O ana kadar adama diklenen patronu yüz ifadesinin değiştiğini gördü. Terliyordu. Korku yüzüne vurmuştu. Bir kaç dakika önce adama diklenen patronu gitmiş, omuzları düşmüş korkak biri gelmişti.
Elini titreyerek cüzdanına attı. Hem yirmi lirayı hem de yevmiyesini uzattı.
Demek ki o adama diklenmesine neden kendisiydi.

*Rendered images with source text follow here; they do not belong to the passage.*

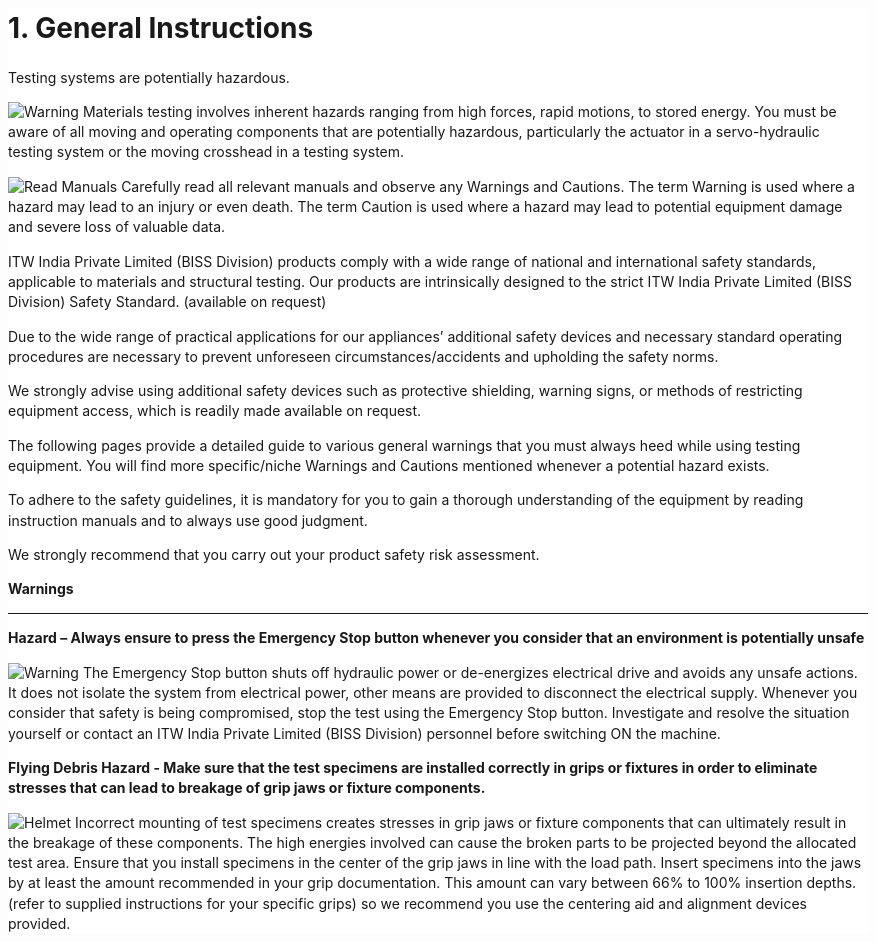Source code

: # 1. General Instructions
Testing systems are potentially hazardous.

![Warning](https://github.com/ArunKrChannappa/Operation-Instruction-Manual/assets/135500911/b75b0104-2ed8-4e66-af28-24a18fc6236a)
Materials testing involves inherent hazards ranging from high forces, rapid motions, to stored energy. You must be aware of all moving and operating components that are potentially hazardous, particularly the actuator in a servo-hydraulic testing system or the moving crosshead in a testing system.

![Read Manuals](https://github.com/ArunKrChannappa/Operation-Instruction-Manual/assets/135500911/11e434fb-ed83-4002-8523-3d3d00f4eba1)
Carefully read all relevant manuals and observe any Warnings and Cautions. The term Warning is used where a hazard may lead to an injury or even death. The term Caution is used where a hazard may lead to potential equipment damage and severe loss of valuable data.

ITW India Private Limited (BISS Division) products comply with a wide range of national and international safety standards, applicable to materials and structural testing. Our products are intrinsically designed to the strict ITW India Private Limited (BISS Division) Safety Standard. (available on request)

Due to the wide range of practical applications for our appliances’ additional safety devices and necessary standard operating procedures are necessary to prevent unforeseen circumstances/accidents and upholding the safety norms. 

We strongly advise using additional safety devices such as protective shielding, warning signs, or methods of restricting equipment access, which is readily made available on request.

The following pages provide a detailed guide to various general warnings that you must always heed while using testing equipment. You will find more specific/niche Warnings and Cautions mentioned whenever a potential hazard exists.

To adhere to the safety guidelines, it is mandatory for you to gain a thorough understanding of the equipment by reading instruction manuals and to always use good judgment.

We strongly recommend that you carry out your product safety risk assessment.

**Warnings**
________________________________________________________________

**Hazard – Always ensure to press the Emergency Stop button whenever you consider that an environment is potentially unsafe**

![Warning](https://github.com/ArunKrChannappa/Operation-Instruction-Manual/assets/135500911/0d5a3de7-7bbc-4290-a99d-1e7e3310ee3c)
The Emergency Stop button shuts off hydraulic power or de-energizes electrical drive and avoids any unsafe actions. It does not isolate the system from electrical power, other means are provided to disconnect the electrical supply. Whenever you consider that safety is being compromised, stop the test using the Emergency Stop button. Investigate and resolve the situation yourself or contact an ITW India Private Limited (BISS Division) personnel before switching ON the machine.

**Flying Debris Hazard - Make sure that the test specimens are installed correctly in grips or fixtures in order to eliminate stresses that can lead to breakage of grip jaws or fixture components.**

![Helmet](https://github.com/ArunKrChannappa/Operation-Instruction-Manual/assets/135500911/740cbf69-f8a3-4529-8551-b096f51061bf)
Incorrect mounting of test specimens creates stresses in grip jaws or fixture components that can ultimately result in the breakage of these components. The high energies involved can cause the broken parts to be projected beyond the allocated test area. Ensure that you install specimens in the center of the grip jaws in line with the load path. Insert specimens into the jaws by at least the amount recommended in your grip documentation. This amount can vary between 66% to 100% insertion depths. (refer to supplied instructions for your specific grips) so we recommend you use the centering aid and alignment devices provided.
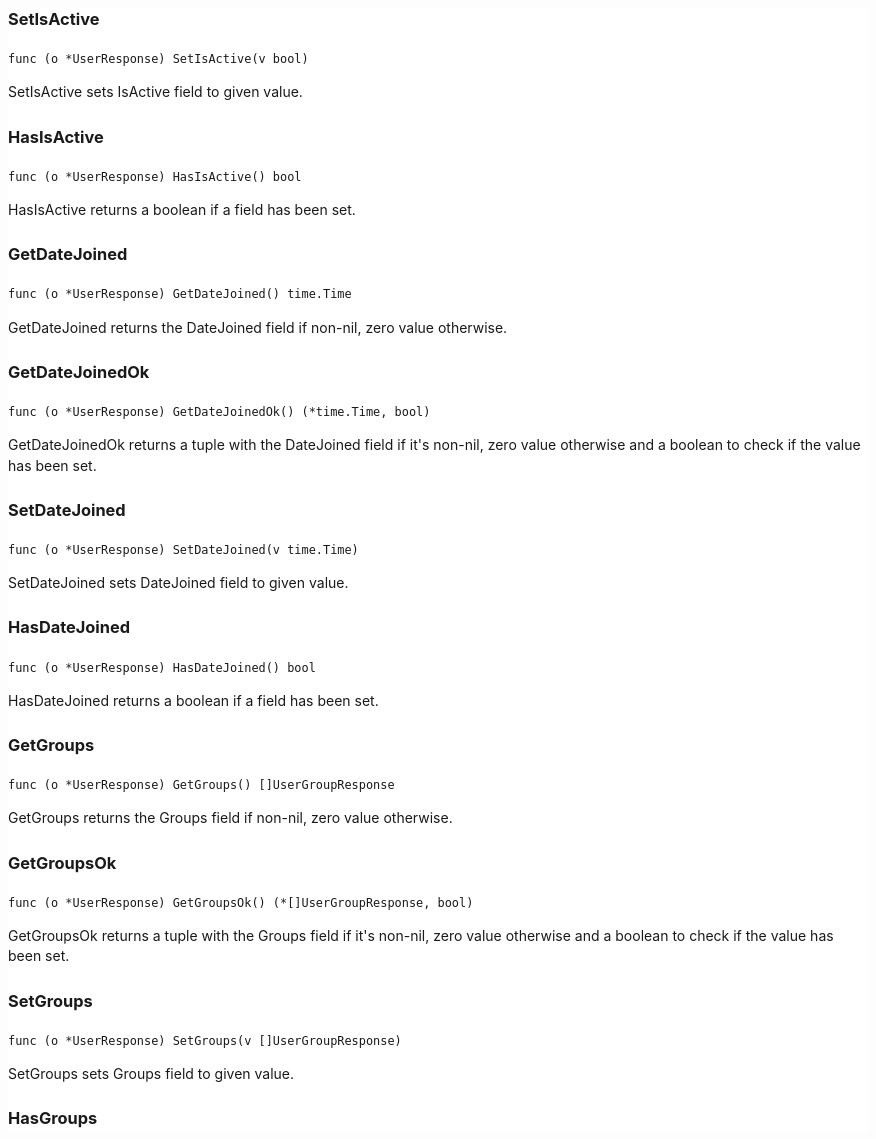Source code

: ### SetIsActive

`func (o *UserResponse) SetIsActive(v bool)`

SetIsActive sets IsActive field to given value.

### HasIsActive

`func (o *UserResponse) HasIsActive() bool`

HasIsActive returns a boolean if a field has been set.

### GetDateJoined

`func (o *UserResponse) GetDateJoined() time.Time`

GetDateJoined returns the DateJoined field if non-nil, zero value otherwise.

### GetDateJoinedOk

`func (o *UserResponse) GetDateJoinedOk() (*time.Time, bool)`

GetDateJoinedOk returns a tuple with the DateJoined field if it's non-nil, zero value otherwise
and a boolean to check if the value has been set.

### SetDateJoined

`func (o *UserResponse) SetDateJoined(v time.Time)`

SetDateJoined sets DateJoined field to given value.

### HasDateJoined

`func (o *UserResponse) HasDateJoined() bool`

HasDateJoined returns a boolean if a field has been set.

### GetGroups

`func (o *UserResponse) GetGroups() []UserGroupResponse`

GetGroups returns the Groups field if non-nil, zero value otherwise.

### GetGroupsOk

`func (o *UserResponse) GetGroupsOk() (*[]UserGroupResponse, bool)`

GetGroupsOk returns a tuple with the Groups field if it's non-nil, zero value otherwise
and a boolean to check if the value has been set.

### SetGroups

`func (o *UserResponse) SetGroups(v []UserGroupResponse)`

SetGroups sets Groups field to given value.

### HasGroups
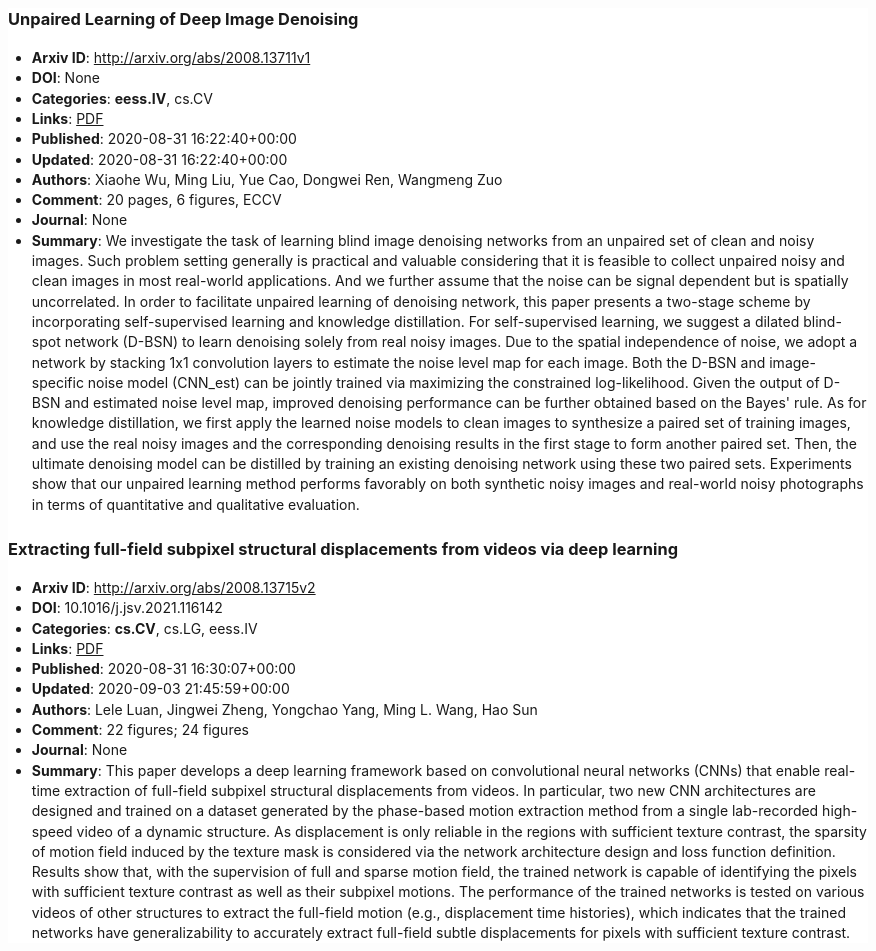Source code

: 

### Unpaired Learning of Deep Image Denoising
- **Arxiv ID**: http://arxiv.org/abs/2008.13711v1
- **DOI**: None
- **Categories**: **eess.IV**, cs.CV
- **Links**: [PDF](http://arxiv.org/pdf/2008.13711v1)
- **Published**: 2020-08-31 16:22:40+00:00
- **Updated**: 2020-08-31 16:22:40+00:00
- **Authors**: Xiaohe Wu, Ming Liu, Yue Cao, Dongwei Ren, Wangmeng Zuo
- **Comment**: 20 pages, 6 figures, ECCV
- **Journal**: None
- **Summary**: We investigate the task of learning blind image denoising networks from an unpaired set of clean and noisy images. Such problem setting generally is practical and valuable considering that it is feasible to collect unpaired noisy and clean images in most real-world applications. And we further assume that the noise can be signal dependent but is spatially uncorrelated. In order to facilitate unpaired learning of denoising network, this paper presents a two-stage scheme by incorporating self-supervised learning and knowledge distillation. For self-supervised learning, we suggest a dilated blind-spot network (D-BSN) to learn denoising solely from real noisy images. Due to the spatial independence of noise, we adopt a network by stacking 1x1 convolution layers to estimate the noise level map for each image. Both the D-BSN and image-specific noise model (CNN\_est) can be jointly trained via maximizing the constrained log-likelihood. Given the output of D-BSN and estimated noise level map, improved denoising performance can be further obtained based on the Bayes' rule. As for knowledge distillation, we first apply the learned noise models to clean images to synthesize a paired set of training images, and use the real noisy images and the corresponding denoising results in the first stage to form another paired set. Then, the ultimate denoising model can be distilled by training an existing denoising network using these two paired sets. Experiments show that our unpaired learning method performs favorably on both synthetic noisy images and real-world noisy photographs in terms of quantitative and qualitative evaluation.



### Extracting full-field subpixel structural displacements from videos via deep learning
- **Arxiv ID**: http://arxiv.org/abs/2008.13715v2
- **DOI**: 10.1016/j.jsv.2021.116142
- **Categories**: **cs.CV**, cs.LG, eess.IV
- **Links**: [PDF](http://arxiv.org/pdf/2008.13715v2)
- **Published**: 2020-08-31 16:30:07+00:00
- **Updated**: 2020-09-03 21:45:59+00:00
- **Authors**: Lele Luan, Jingwei Zheng, Yongchao Yang, Ming L. Wang, Hao Sun
- **Comment**: 22 figures; 24 figures
- **Journal**: None
- **Summary**: This paper develops a deep learning framework based on convolutional neural networks (CNNs) that enable real-time extraction of full-field subpixel structural displacements from videos. In particular, two new CNN architectures are designed and trained on a dataset generated by the phase-based motion extraction method from a single lab-recorded high-speed video of a dynamic structure. As displacement is only reliable in the regions with sufficient texture contrast, the sparsity of motion field induced by the texture mask is considered via the network architecture design and loss function definition. Results show that, with the supervision of full and sparse motion field, the trained network is capable of identifying the pixels with sufficient texture contrast as well as their subpixel motions. The performance of the trained networks is tested on various videos of other structures to extract the full-field motion (e.g., displacement time histories), which indicates that the trained networks have generalizability to accurately extract full-field subtle displacements for pixels with sufficient texture contrast.
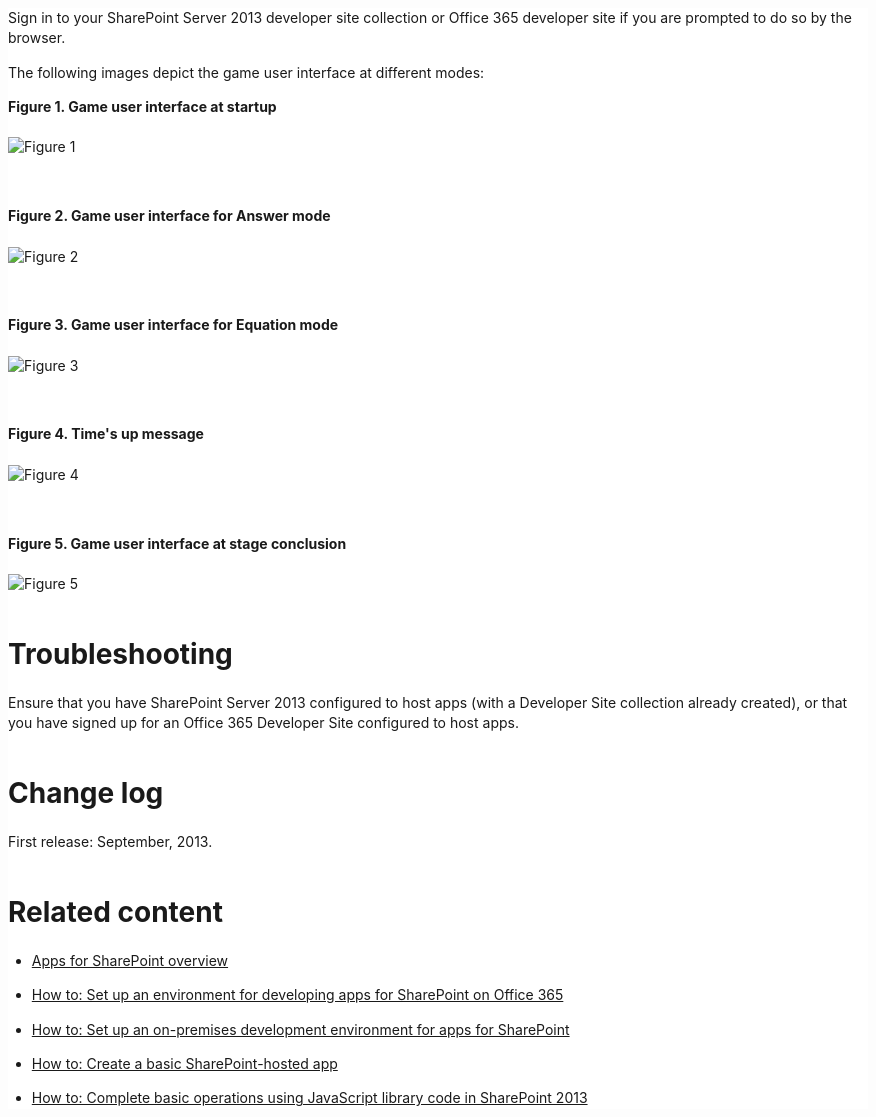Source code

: <p>Sign in to your SharePoint Server 2013 developer site collection or Office 365 developer site if you are prompted to do so by the browser.</p>
</li></ol>
<p>The following images depict the game user interface at different modes:</p>
<div class="caption"><strong>Figure 1. Game user interface at startup</strong></div>
<br>
<img id="116659" src="http://i1.code.msdn.s-msft.com/sharepoint-2013-create-a-5d2a7a27/image/file/116659/1/sp15con_create_a_math_game_as_an_app_for_sharepoint2013_fig1.png" alt="Figure 1" width="360" height="402">
<p>&nbsp;</p>
<div class="caption"><strong>Figure 2. Game user interface for Answer mode</strong></div>
<br>
<img id="116660" src="http://i1.code.msdn.s-msft.com/sharepoint-2013-create-a-5d2a7a27/image/file/116660/1/sp15con_create_a_math_game_as_an_app_for_sharepoint2013_fig2.png" alt="Figure 2" width="360" height="357">
<p>&nbsp;</p>
<div class="caption"><strong>Figure 3. Game user interface for Equation mode</strong></div>
<br>
<img id="116661" src="http://i1.code.msdn.s-msft.com/sharepoint-2013-create-a-5d2a7a27/image/file/116661/1/sp15con_create_a_math_game_as_an_app_for_sharepoint2013_fig3.png" alt="Figure 3" width="360" height="419">
<p>&nbsp;</p>
<div class="caption"><strong>Figure 4. Time's up message</strong></div>
<br>
<img id="116662" src="http://i1.code.msdn.s-msft.com/sharepoint-2013-create-a-5d2a7a27/image/file/116662/1/sp15con_create_a_math_game_as_an_app_for_sharepoint2013_fig34.png" alt="Figure 4" width="360" height="337">
<p>&nbsp;</p>
<div class="caption"><strong>Figure 5. Game user interface at stage conclusion</strong></div>
<br>
<img id="116663" src="http://i1.code.msdn.s-msft.com/sharepoint-2013-create-a-5d2a7a27/image/file/116663/1/sp15con_create_a_math_game_as_an_app_for_sharepoint2013_fig5.png" alt="Figure 5" width="360" height="329"></div>
<h1 class="heading">Troubleshooting</h1>
<div class="section" id="sectionSection6">
<p>Ensure that you have SharePoint Server 2013 configured to host apps (with a Developer Site collection already created), or that you have signed up for an Office 365 Developer Site configured to host apps.</p>
</div>
<h1 class="heading">Change log</h1>
<div class="section" id="sectionSection7">
<p>First release: September, 2013.</p>
</div>
<h1 class="heading">Related content</h1>
<div class="section" id="sectionSection8">
<ul>
<li>
<p><a href="http://msdn.microsoft.com/en-us/library/office/apps/fp179930.aspx" target="_blank">Apps for SharePoint overview</a></p>
</li><li>
<p><a href="http://msdn.microsoft.com/en-us/library/office/apps/fp161179.aspx" target="_blank">How to: Set up an environment for developing apps for SharePoint on Office 365</a></p>
</li><li>
<p><a href="http://msdn.microsoft.com/en-us/library/office/apps/fp179923.aspx" target="_blank">How to: Set up an on-premises development environment for apps for SharePoint</a></p>
</li><li>
<p><a href="http://msdn.microsoft.com/en-us/library/office/apps/fp142379.aspx" target="_blank">How to: Create a basic SharePoint-hosted app</a></p>
</li><li>
<p><a href="http://msdn.microsoft.com/en-us/library/jj163201.aspx" target="_blank">How to: Complete basic operations using JavaScript library code in SharePoint 2013</a></p>
</li></ul>
</div>
</div>
</div>
</div>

Bir kavga çıkarsa onun yanında olacağından emindi. O yüzden adama dikleniyordu. O yüzden kavgaya hazırdı. Gücünü kendisinden alıyordu.
Ancak ayrılıyorum deyince yalnız kalmıştı. Patlak lastik gibi havası sönüvermişti. Ve geri adım atmıştı.
Parayı aldıktan sonra, yarım simidini de aldı. Kuzeye doğru yolaldı.
Arkasından “ Seni bırakayım.” diyen adama
“ Yok, abi ben yürürüm. Çok teşekkür ederim .” dedi.
Bir kaç adım attı. Geri dönüp adamın gözlerine baktı. Bu defa değerli birini görüyordu. Böylece musmutlu bir halde kentin sokaklarına emin adımlarla karıştı.
Artık kentte yalnız olmadığını biliyordu. Elbette bahşişini bir daha hiç bir patrona yedirmeyecekti. Ondan ötesi değerli gözlerde değerli bir olmakta vardı.